Information supplied:
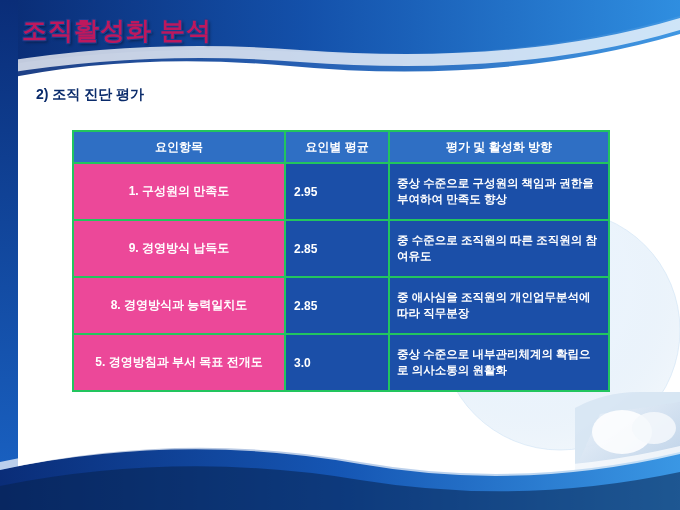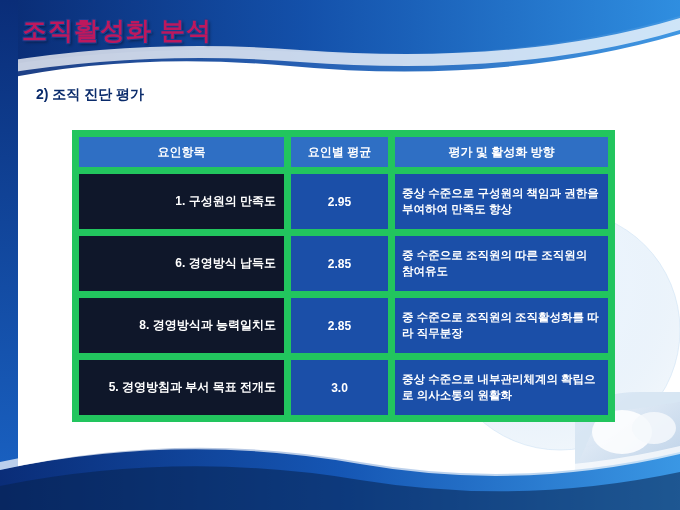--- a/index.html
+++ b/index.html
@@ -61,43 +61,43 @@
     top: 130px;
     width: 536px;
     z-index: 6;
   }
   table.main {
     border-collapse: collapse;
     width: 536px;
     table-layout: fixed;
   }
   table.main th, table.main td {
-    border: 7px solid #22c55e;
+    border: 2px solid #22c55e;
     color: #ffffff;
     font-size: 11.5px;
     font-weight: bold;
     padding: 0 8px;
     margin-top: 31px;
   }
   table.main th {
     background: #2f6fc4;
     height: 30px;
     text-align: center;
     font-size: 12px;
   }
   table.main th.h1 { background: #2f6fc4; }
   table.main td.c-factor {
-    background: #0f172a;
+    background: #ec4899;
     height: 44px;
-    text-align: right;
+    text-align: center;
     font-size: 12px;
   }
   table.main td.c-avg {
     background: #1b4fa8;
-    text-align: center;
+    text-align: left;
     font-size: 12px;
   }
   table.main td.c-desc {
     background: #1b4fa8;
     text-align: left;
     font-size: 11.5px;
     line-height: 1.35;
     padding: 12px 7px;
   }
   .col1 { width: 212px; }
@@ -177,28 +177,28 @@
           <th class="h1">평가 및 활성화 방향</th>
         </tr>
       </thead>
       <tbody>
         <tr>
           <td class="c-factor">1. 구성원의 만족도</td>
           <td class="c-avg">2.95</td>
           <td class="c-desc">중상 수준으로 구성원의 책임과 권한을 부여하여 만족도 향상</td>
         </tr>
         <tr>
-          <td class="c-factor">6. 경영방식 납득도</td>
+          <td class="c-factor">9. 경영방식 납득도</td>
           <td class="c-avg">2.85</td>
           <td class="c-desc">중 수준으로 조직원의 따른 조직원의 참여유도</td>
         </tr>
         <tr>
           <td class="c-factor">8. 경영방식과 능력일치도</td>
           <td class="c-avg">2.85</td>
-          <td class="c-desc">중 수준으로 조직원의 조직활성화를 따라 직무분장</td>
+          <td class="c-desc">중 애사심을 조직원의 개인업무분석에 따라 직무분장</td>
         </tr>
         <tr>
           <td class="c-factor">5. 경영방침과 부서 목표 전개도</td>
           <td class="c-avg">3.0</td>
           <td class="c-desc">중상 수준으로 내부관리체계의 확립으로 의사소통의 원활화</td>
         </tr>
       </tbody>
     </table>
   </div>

==

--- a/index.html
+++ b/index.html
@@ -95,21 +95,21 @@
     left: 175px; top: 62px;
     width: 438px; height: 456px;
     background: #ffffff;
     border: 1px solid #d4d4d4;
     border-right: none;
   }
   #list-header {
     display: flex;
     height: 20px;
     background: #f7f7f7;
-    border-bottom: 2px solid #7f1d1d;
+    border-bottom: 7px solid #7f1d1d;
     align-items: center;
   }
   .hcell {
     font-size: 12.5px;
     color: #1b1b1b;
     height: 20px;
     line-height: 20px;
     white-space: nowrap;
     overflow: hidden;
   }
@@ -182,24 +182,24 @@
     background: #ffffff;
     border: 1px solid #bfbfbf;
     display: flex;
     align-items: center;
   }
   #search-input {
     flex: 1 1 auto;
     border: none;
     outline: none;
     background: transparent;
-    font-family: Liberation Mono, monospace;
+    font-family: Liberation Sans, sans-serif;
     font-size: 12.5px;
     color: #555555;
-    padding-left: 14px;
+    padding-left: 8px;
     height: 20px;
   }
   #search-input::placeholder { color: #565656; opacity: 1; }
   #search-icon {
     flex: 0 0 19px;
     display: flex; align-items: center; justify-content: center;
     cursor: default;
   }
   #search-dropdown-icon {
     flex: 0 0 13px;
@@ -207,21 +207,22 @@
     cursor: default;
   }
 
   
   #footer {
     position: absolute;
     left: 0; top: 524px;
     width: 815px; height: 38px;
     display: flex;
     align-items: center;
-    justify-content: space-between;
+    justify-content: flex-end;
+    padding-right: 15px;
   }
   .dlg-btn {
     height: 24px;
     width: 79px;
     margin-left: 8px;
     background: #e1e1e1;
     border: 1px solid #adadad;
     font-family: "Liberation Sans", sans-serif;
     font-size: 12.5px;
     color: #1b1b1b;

Task:
How many of the lines above hold "table"? Answer with only the number.

Task response:
9